CITREC - Open Evaluation Framework for Citation-based and Text-based Similarity Measures

CITREC is an open evaluation framework for citation-based and text-based similarity measures. CITREC prepares the data of two formerly separate collections for a citation-based analysis and provides the tools necessary for performing evaluations of similarity measures. The first collection is the PubMed Central Open Access Subset (PMC OAS), the second is the collection used for the Genomics Tracks at the Text REtrieval Conferences (TREC) ’06 and ’07 (overview paper for the TREC Gen collection).
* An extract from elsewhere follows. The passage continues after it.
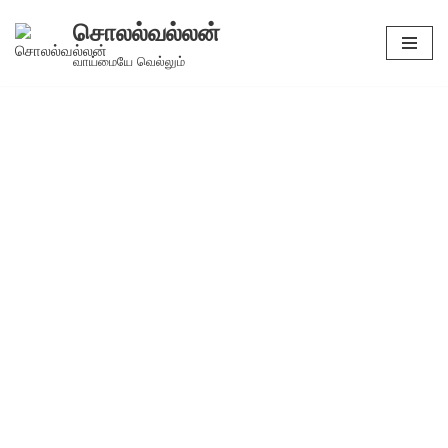
சொலல்வல்லன்
Skip
வாய்மையே வெல்லும்
to
content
CITREC extends the PMC OAS and TREC Genomics collections by providing:

  1. citation and reference information that includes the position of in-text citations for documents in both collections;
  2. code and pre-computed scores for 35 citation-based and text-based similarity measures;
  3. two gold standards based on Medical Subject Headings (MeSH) descriptors and the relevance feedback gathered for the TREC Genomics collection;
  4. a web-based system (Literature Recommendation Evaluator – LRE) that allows evaluating similarity measures on their ability to identify documents that are relevant to user-defined information needs;
  5. tools to statistically analyze and compare the scores that individual similarity measures yield.

Demo System

The demo database (User: citrec_demo / Password: citrec) allows you to get a first impression of the data that CITREC offers and the kind of analysis the framework allows performing.

This Excel spreadsheet exemplifies a possible evaluation using CITREC data. The spreadsheet compares the scores calculated using different similarity measures dependent on the maximum Co-Citation score (i).